Era da tempo che desideravo vedere una mostra che mi emozionasse cosi come piace a me e che fosse anche d’importante contenuto. Questa sera mi sono naturalmente diretta alla galleria di “Bianca Maria Rizzi&Matthias Ritter”, che prima di oggi non avevo mai visto.
Avevo conosciuto i galleristi in altra occasione lo scorso anno e verso i quali avevo subito nutrito grande simpatia; due persone fantastiche, di grande umanità e di grande apertura mentale. Ero curiosa di vedere il loro spazio e questa mi è sembrata l’occasione giusta.
Sono entrata e mi sono trovata di fronte ad uno spazio molto bello e adatta location per la mostra presente, c’è armonia tra il contenuto e la struttura che la ospita, ed inoltre c’è anche una bella armonia all’interno e ho pensato subito; questa mostra “arriva”. Il tutto ha predisposto bene me e i miei accompagnatori. Ci siamo coinvolti agli artisti presenti ed io gli ho chiesto di raccontarmi i loro lavori in diretta, seduta stante.
Due artisti che hanno vissuto l’orrore della guerra e ne portano dietro conseguenze e memoria e che in qualche modo lascia il segno negli uomini e nella loro natura.
Mihailo Karanovic e Mirsad Herenda; due artisti che non si conoscevano personalmente prima di questa sera e sono artisticamente un binomio perfetto, due linguaggi diversi che si completano a vicenda. Sembrano due aspetti della personalità della stessa persona e non due artisti diversi. Si sono naturalmente incontrati, l’uno parla attraverso la pittura e l’altro attraverso la scultura. L’uno è di provenienza serba e l’altro bosniaco.
Attraverso le loro opere parlano dell’uomo, della natura, della spiritualità marcando e non sottovalutando l’aspetto duro e crudo di un momento di vita e un momento storico non facile da dimenticare; è evidente nelle loro opere. Opere di piombo le ho chiamate io, dove c’è memoria, tristezza, ma anche speranza. Rappresentano alcuni momenti di tappe storiche oramai finite e superate, ma mai dimenticate.

[Record archiviati]
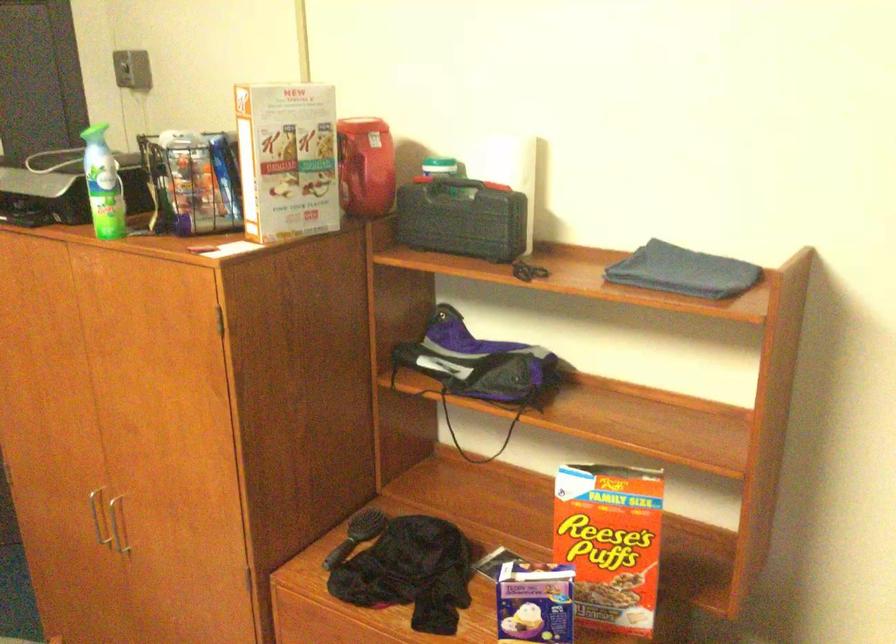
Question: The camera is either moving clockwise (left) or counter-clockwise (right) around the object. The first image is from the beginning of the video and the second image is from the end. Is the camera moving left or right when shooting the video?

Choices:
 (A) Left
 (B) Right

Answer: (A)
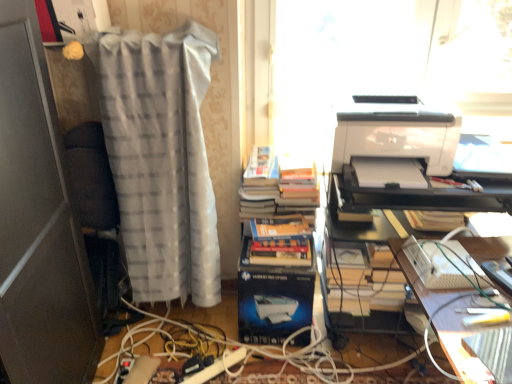
Image resolution: width=512 pixels, height=384 pixels. In order to click on vacant area that lies between white plastic keyboard at lower right, which ranks as the 2th equipment in right-to-left order, and metallic silver remote control at lower right, which appears as the 1th equipment when viewed from the right in this screenshot , I will do `click(477, 287)`.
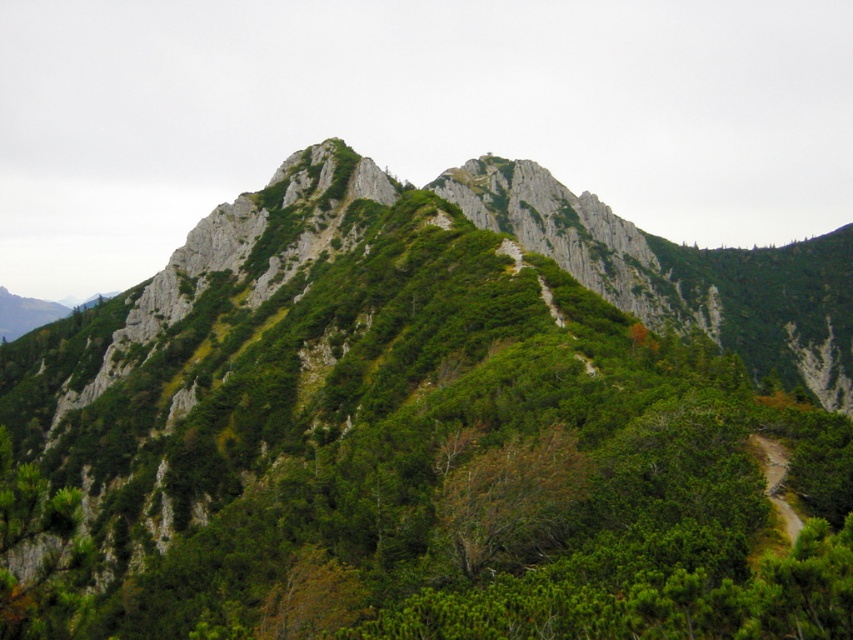
Question: Does brown leafy tree at center appear on the right side of brown dirt path at lower right?

Choices:
 (A) no
 (B) yes

Answer: (A)

Question: Which object appears closest to the camera in this image?

Choices:
 (A) brown leafy tree at center
 (B) brown dirt path at lower right

Answer: (B)

Question: In this image, where is brown leafy tree at center located relative to brown dirt path at lower right?

Choices:
 (A) above
 (B) below

Answer: (B)

Question: Is brown leafy tree at center positioned in front of brown dirt path at lower right?

Choices:
 (A) yes
 (B) no

Answer: (B)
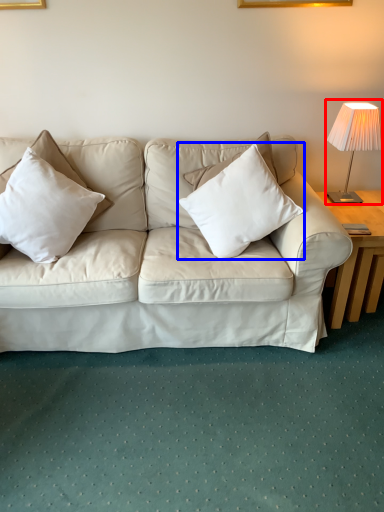
Question: Which object appears closest to the camera in this image, table lamp (highlighted by a red box) or pillow (highlighted by a blue box)?

Choices:
 (A) table lamp
 (B) pillow

Answer: (B)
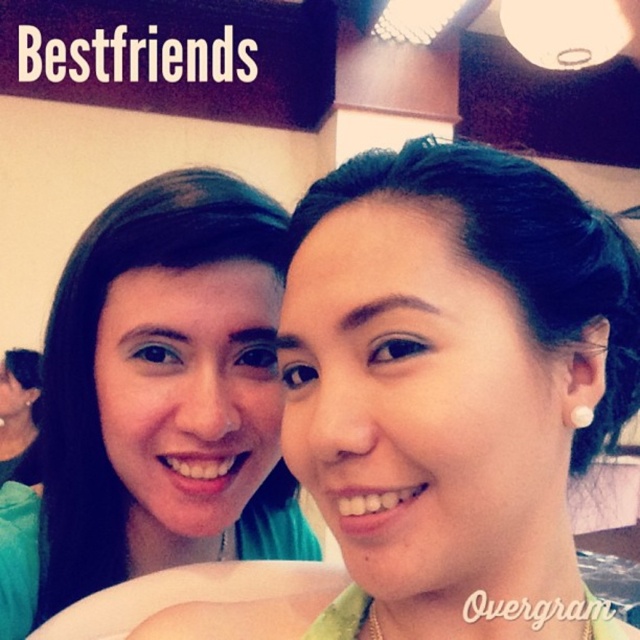
You are taking a selfie with two friends wearing matte green shirts. The person on the left is wearing a matte green shirt at left, and the person on the right is wearing a matte green shirt at center. Based on the scene, which person is wearing a wider shirt?

The matte green shirt at center is wider than the matte green shirt at left, so the person on the right is wearing the wider shirt.

You are taking a selfie with two friends wearing matte green shirts. The person on the left is wearing a matte green shirt at left, and the one in the center is wearing a matte green shirt at center. Based on the scene, which shirt is positioned to the right of the other?

The matte green shirt at center is to the right of the matte green shirt at left.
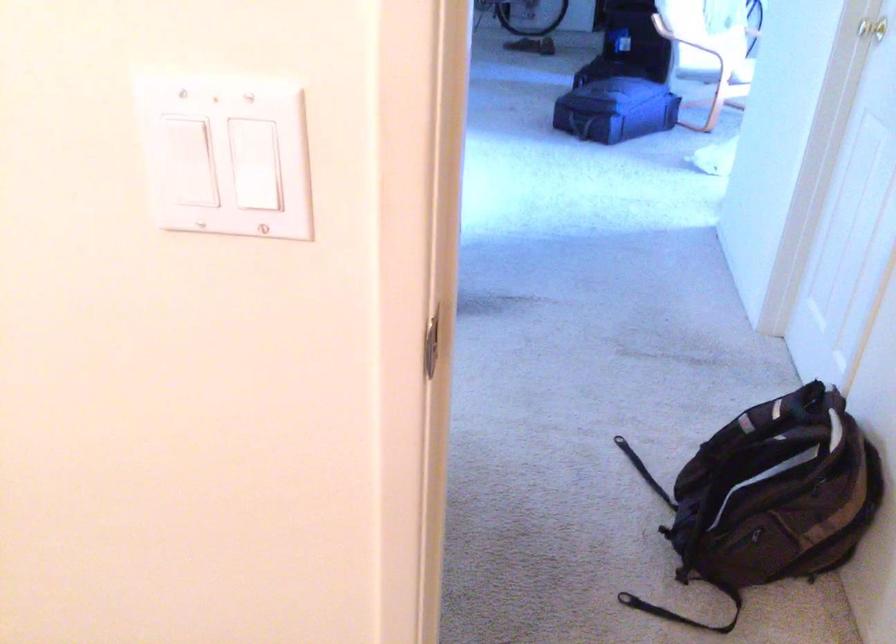
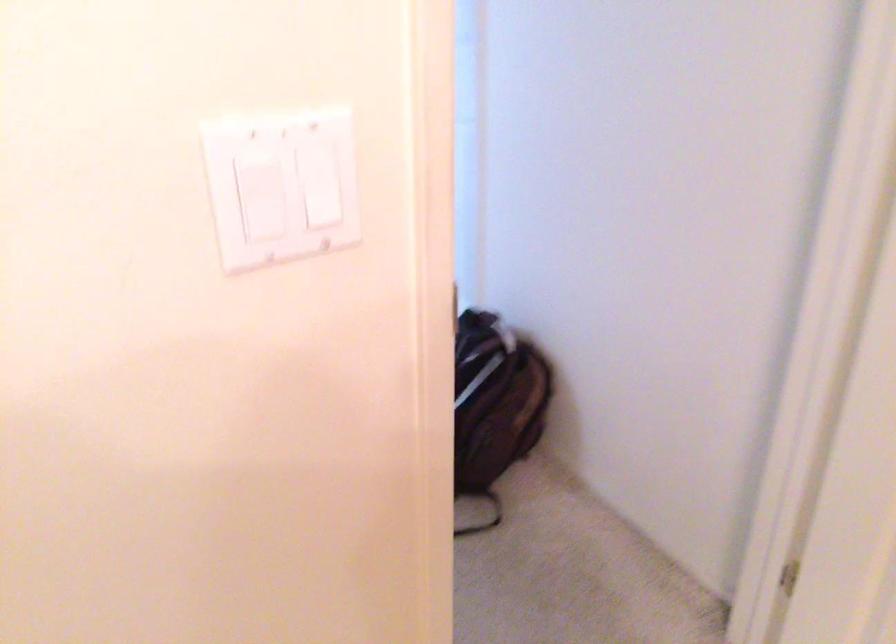
In the second image, find the point that corresponds to (x=780, y=498) in the first image.

(494, 404)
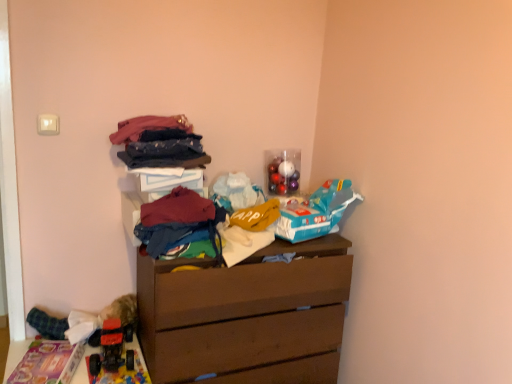
Question: Does plastic toy car at lower left come behind denim jeans at upper center, which is the 2th clothing from top to bottom?

Choices:
 (A) no
 (B) yes

Answer: (A)

Question: Is denim jeans at upper center, which is the 2th clothing from top to bottom, completely or partially inside plastic toy car at lower left?

Choices:
 (A) yes
 (B) no

Answer: (B)

Question: Considering the relative positions of plastic toy car at lower left and denim jeans at upper center, placed as the 4th clothing when sorted from bottom to top, in the image provided, is plastic toy car at lower left to the right of denim jeans at upper center, placed as the 4th clothing when sorted from bottom to top, from the viewer's perspective?

Choices:
 (A) no
 (B) yes

Answer: (A)

Question: Is plastic toy car at lower left positioned far away from denim jeans at upper center, placed as the 4th clothing when sorted from bottom to top?

Choices:
 (A) yes
 (B) no

Answer: (B)

Question: Does plastic toy car at lower left appear on the left side of denim jeans at upper center, which is the 2th clothing from top to bottom?

Choices:
 (A) no
 (B) yes

Answer: (B)

Question: From a real-world perspective, is plush fabric toy at lower left, the 1th toy viewed from the left, physically located above or below denim jeans at upper center, placed as the 4th clothing when sorted from bottom to top?

Choices:
 (A) above
 (B) below

Answer: (B)

Question: Is plush fabric toy at lower left, the second toy positioned from the bottom, spatially inside denim jeans at upper center, placed as the 4th clothing when sorted from bottom to top, or outside of it?

Choices:
 (A) outside
 (B) inside

Answer: (A)

Question: Does point (122, 301) appear closer or farther from the camera than point (173, 150)?

Choices:
 (A) farther
 (B) closer

Answer: (A)

Question: In the image, is plush fabric toy at lower left, the second toy positioned from the bottom, on the left side or the right side of denim jeans at upper center, which is the 2th clothing from top to bottom?

Choices:
 (A) right
 (B) left

Answer: (B)

Question: From a real-world perspective, is brown matte chest of drawers at center above or below blue matte toy airplane at upper right, arranged as the third toy when ordered from the bottom?

Choices:
 (A) above
 (B) below

Answer: (B)

Question: Would you say brown matte chest of drawers at center is inside or outside blue matte toy airplane at upper right, positioned as the second toy in top-to-bottom order?

Choices:
 (A) outside
 (B) inside

Answer: (A)

Question: Is brown matte chest of drawers at center in front of or behind blue matte toy airplane at upper right, positioned as the second toy in top-to-bottom order, in the image?

Choices:
 (A) front
 (B) behind

Answer: (A)

Question: Considering the positions of brown matte chest of drawers at center and blue matte toy airplane at upper right, arranged as the third toy when ordered from the bottom, in the image, is brown matte chest of drawers at center taller or shorter than blue matte toy airplane at upper right, arranged as the third toy when ordered from the bottom,?

Choices:
 (A) short
 (B) tall

Answer: (B)

Question: From their relative heights in the image, would you say plush fabric toy at lower left, which is the third toy in top-to-bottom order, is taller or shorter than dark blue denim jeans at center, which is the third clothing from bottom to top?

Choices:
 (A) short
 (B) tall

Answer: (B)

Question: In terms of width, does plush fabric toy at lower left, the 1th toy viewed from the left, look wider or thinner when compared to dark blue denim jeans at center, which is the 3th clothing from top to bottom?

Choices:
 (A) thin
 (B) wide

Answer: (B)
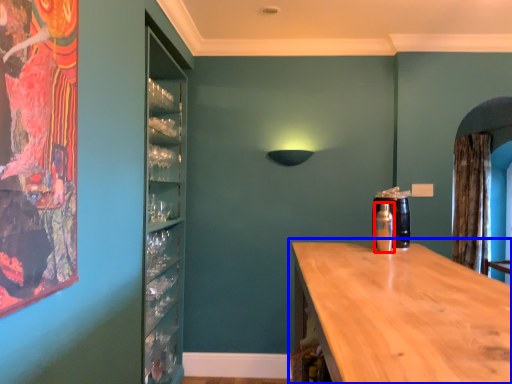
Question: Which object appears farthest to the camera in this image, bottle (highlighted by a red box) or countertop (highlighted by a blue box)?

Choices:
 (A) bottle
 (B) countertop

Answer: (A)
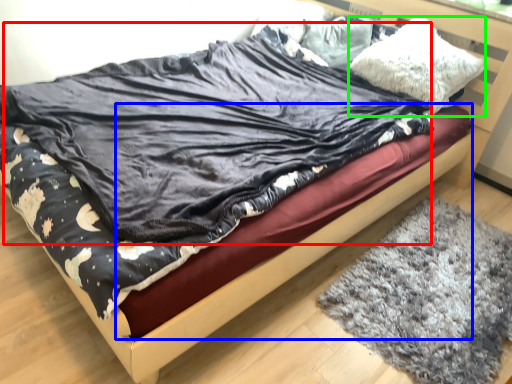
Question: Considering the real-world distances, which object is closest to blanket (highlighted by a red box)? bed frame (highlighted by a blue box) or pillow (highlighted by a green box).

Choices:
 (A) bed frame
 (B) pillow

Answer: (A)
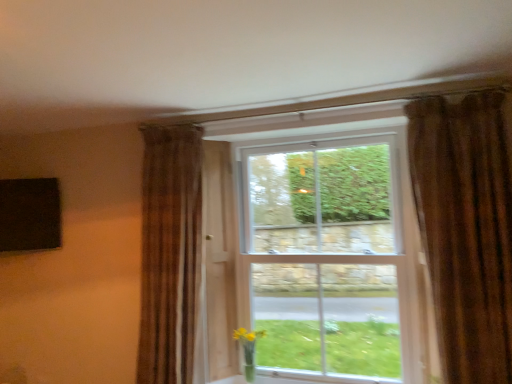
The image size is (512, 384). What do you see at coordinates (327, 256) in the screenshot?
I see `white glass window at center` at bounding box center [327, 256].

Where is `white glass window at center`? Image resolution: width=512 pixels, height=384 pixels. white glass window at center is located at coordinates (327, 256).

I want to click on brown textured curtain at left, which is the second curtain from front to back, so click(170, 252).

Locate an element on the screen. The width and height of the screenshot is (512, 384). translucent glass vase at lower right is located at coordinates (248, 349).

What do you see at coordinates (248, 349) in the screenshot? The image size is (512, 384). I see `translucent glass vase at lower right` at bounding box center [248, 349].

Find the location of a particular element. white glass window at center is located at coordinates (327, 256).

Do you think translucent glass vase at lower right is within white glass window at center, or outside of it?

The correct answer is: outside.

Which is more to the right, translucent glass vase at lower right or white glass window at center?

white glass window at center.

Is point (248, 382) positioned before point (358, 304)?

Yes, it is.

Between translucent glass vase at lower right and white glass window at center, which one is positioned in front?

Positioned in front is white glass window at center.

Which is less distant, (x=287, y=196) or (x=178, y=299)?

The point (x=178, y=299) is in front.

Would you say white glass window at center contains brown textured curtain at left, positioned as the first curtain in back-to-front order?

No, brown textured curtain at left, positioned as the first curtain in back-to-front order, is not inside white glass window at center.

Is white glass window at center bigger than brown textured curtain at left, positioned as the first curtain in back-to-front order?

Yes, white glass window at center is bigger than brown textured curtain at left, positioned as the first curtain in back-to-front order.

In the scene shown: Can you confirm if white glass window at center is positioned to the left of brown textured curtain at left, which is the second curtain from front to back?

In fact, white glass window at center is to the right of brown textured curtain at left, which is the second curtain from front to back.

Does translucent glass vase at lower right turn towards brown textured curtain at upper right, the first curtain viewed from the front?

No, translucent glass vase at lower right does not turn towards brown textured curtain at upper right, the first curtain viewed from the front.

Does translucent glass vase at lower right have a lesser height compared to brown textured curtain at upper right, which is the second curtain from back to front?

Correct, translucent glass vase at lower right is not as tall as brown textured curtain at upper right, which is the second curtain from back to front.

Which is in front, translucent glass vase at lower right or brown textured curtain at upper right, which is the second curtain from back to front?

brown textured curtain at upper right, which is the second curtain from back to front, is more forward.

Is the surface of translucent glass vase at lower right in direct contact with brown textured curtain at upper right, marked as the second curtain in a left-to-right arrangement?

translucent glass vase at lower right is not next to brown textured curtain at upper right, marked as the second curtain in a left-to-right arrangement, and they're not touching.

Is brown textured curtain at left, which appears as the second curtain when viewed from the right, thinner than brown textured curtain at upper right, the first curtain viewed from the front?

Correct, the width of brown textured curtain at left, which appears as the second curtain when viewed from the right, is less than that of brown textured curtain at upper right, the first curtain viewed from the front.

Is brown textured curtain at left, which is the second curtain from front to back, to the left of brown textured curtain at upper right, positioned as the first curtain in right-to-left order, from the viewer's perspective?

Indeed, brown textured curtain at left, which is the second curtain from front to back, is positioned on the left side of brown textured curtain at upper right, positioned as the first curtain in right-to-left order.

From the image's perspective, would you say brown textured curtain at left, which is the second curtain from front to back, is shown under brown textured curtain at upper right, positioned as the first curtain in right-to-left order?

Yes, from the image's perspective, brown textured curtain at left, which is the second curtain from front to back, is beneath brown textured curtain at upper right, positioned as the first curtain in right-to-left order.

What's the angular difference between brown textured curtain at left, which is the second curtain from front to back, and brown textured curtain at upper right, the first curtain viewed from the front,'s facing directions?

They differ by 0.872 degrees in their facing directions.

Is brown textured curtain at upper right, marked as the second curtain in a left-to-right arrangement, further to camera compared to white glass window at center?

No, it is in front of white glass window at center.

Based on their sizes in the image, would you say brown textured curtain at upper right, the first curtain viewed from the front, is bigger or smaller than white glass window at center?

brown textured curtain at upper right, the first curtain viewed from the front, is smaller than white glass window at center.

Find the location of a particular element. The image size is (512, 384). the 2nd curtain located above the white glass window at center (from a real-world perspective) is located at coordinates (466, 227).

Considering the relative positions of brown textured curtain at upper right, the first curtain viewed from the front, and white glass window at center in the image provided, is brown textured curtain at upper right, the first curtain viewed from the front, to the right of white glass window at center from the viewer's perspective?

Indeed, brown textured curtain at upper right, the first curtain viewed from the front, is positioned on the right side of white glass window at center.

Is brown textured curtain at left, which appears as the second curtain when viewed from the right, thinner than translucent glass vase at lower right?

No, brown textured curtain at left, which appears as the second curtain when viewed from the right, is not thinner than translucent glass vase at lower right.

Is point (163, 134) positioned in front of point (237, 338)?

That is True.

Is brown textured curtain at left, which appears as the second curtain when viewed from the right, situated inside translucent glass vase at lower right or outside?

brown textured curtain at left, which appears as the second curtain when viewed from the right, cannot be found inside translucent glass vase at lower right.

Based on the photo, which of these two, brown textured curtain at left, which is the second curtain from front to back, or translucent glass vase at lower right, stands taller?

With more height is brown textured curtain at left, which is the second curtain from front to back.

Relative to translucent glass vase at lower right, is brown textured curtain at upper right, positioned as the first curtain in right-to-left order, in front or behind?

In the image, brown textured curtain at upper right, positioned as the first curtain in right-to-left order, appears in front of translucent glass vase at lower right.

Is brown textured curtain at upper right, marked as the second curtain in a left-to-right arrangement, oriented away from translucent glass vase at lower right?

No, brown textured curtain at upper right, marked as the second curtain in a left-to-right arrangement, is not facing the opposite direction of translucent glass vase at lower right.

Is brown textured curtain at upper right, which is the second curtain from back to front, inside or outside of translucent glass vase at lower right?

brown textured curtain at upper right, which is the second curtain from back to front, is not inside translucent glass vase at lower right, it's outside.

Is brown textured curtain at upper right, positioned as the first curtain in right-to-left order, far from translucent glass vase at lower right?

That's right, there is a large distance between brown textured curtain at upper right, positioned as the first curtain in right-to-left order, and translucent glass vase at lower right.

In the image, there is a white glass window at center. Identify the location of floral arrangement below it (from a real-world perspective). [248, 349].

From the image's perspective, starting from the white glass window at center, which curtain is the 1st one above? Please provide its 2D coordinates.

[(170, 252)]

Looking at the image, which one is located further to white glass window at center, translucent glass vase at lower right or brown textured curtain at upper right, which is the second curtain from back to front?

The object further to white glass window at center is translucent glass vase at lower right.

Estimate the real-world distances between objects in this image. Which object is closer to brown textured curtain at upper right, the first curtain viewed from the front, white glass window at center or translucent glass vase at lower right?

Based on the image, white glass window at center appears to be nearer to brown textured curtain at upper right, the first curtain viewed from the front.

Looking at the image, which one is located further to brown textured curtain at left, which is the second curtain from front to back, white glass window at center or translucent glass vase at lower right?

white glass window at center is further to brown textured curtain at left, which is the second curtain from front to back.

Looking at the image, which one is located further to translucent glass vase at lower right, brown textured curtain at left, marked as the first curtain in a left-to-right arrangement, or brown textured curtain at upper right, the first curtain viewed from the front?

brown textured curtain at upper right, the first curtain viewed from the front, is further to translucent glass vase at lower right.

From the image, which object appears to be nearer to brown textured curtain at left, which is the second curtain from front to back, brown textured curtain at upper right, positioned as the first curtain in right-to-left order, or translucent glass vase at lower right?

translucent glass vase at lower right.

Which object lies further to the anchor point brown textured curtain at upper right, positioned as the first curtain in right-to-left order, translucent glass vase at lower right or brown textured curtain at left, marked as the first curtain in a left-to-right arrangement?

brown textured curtain at left, marked as the first curtain in a left-to-right arrangement, is further to brown textured curtain at upper right, positioned as the first curtain in right-to-left order.

Considering their positions, is translucent glass vase at lower right positioned closer to brown textured curtain at upper right, the first curtain viewed from the front, than white glass window at center?

Based on the image, white glass window at center appears to be nearer to brown textured curtain at upper right, the first curtain viewed from the front.

Estimate the real-world distances between objects in this image. Which object is further from brown textured curtain at left, marked as the first curtain in a left-to-right arrangement, translucent glass vase at lower right or white glass window at center?

The object further to brown textured curtain at left, marked as the first curtain in a left-to-right arrangement, is white glass window at center.

The image size is (512, 384). In order to click on floral arrangement located between brown textured curtain at left, positioned as the first curtain in back-to-front order, and brown textured curtain at upper right, which is the second curtain from back to front, in the left-right direction in this screenshot , I will do `click(248, 349)`.

Locate an element on the screen. The width and height of the screenshot is (512, 384). bay window located between brown textured curtain at left, marked as the first curtain in a left-to-right arrangement, and brown textured curtain at upper right, which is the second curtain from back to front, in the left-right direction is located at coordinates (327, 256).

Where is `bay window between translucent glass vase at lower right and brown textured curtain at upper right, marked as the second curtain in a left-to-right arrangement, in the horizontal direction`? The image size is (512, 384). bay window between translucent glass vase at lower right and brown textured curtain at upper right, marked as the second curtain in a left-to-right arrangement, in the horizontal direction is located at coordinates (327, 256).

Identify the location of floral arrangement between brown textured curtain at left, positioned as the first curtain in back-to-front order, and white glass window at center. (248, 349).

# CONSEGNA
Riporta il passo del testo sulla mostra che inizia con "Mihailo Karanovic e" e prosegue fino a "e l’altro bosniaco.", cambiando "scultura" in "incisione".

# SOLUZIONE
Mihailo Karanovic e Mirsad Herenda; due artisti che non si conoscevano personalmente prima di questa sera e sono artisticamente un binomio perfetto, due linguaggi diversi che si completano a vicenda. Sembrano due aspetti della personalità della stessa persona e non due artisti diversi. Si sono naturalmente incontrati, l’uno parla attraverso la pittura e l’altro attraverso la incisione. L’uno è di provenienza serba e l’altro bosniaco.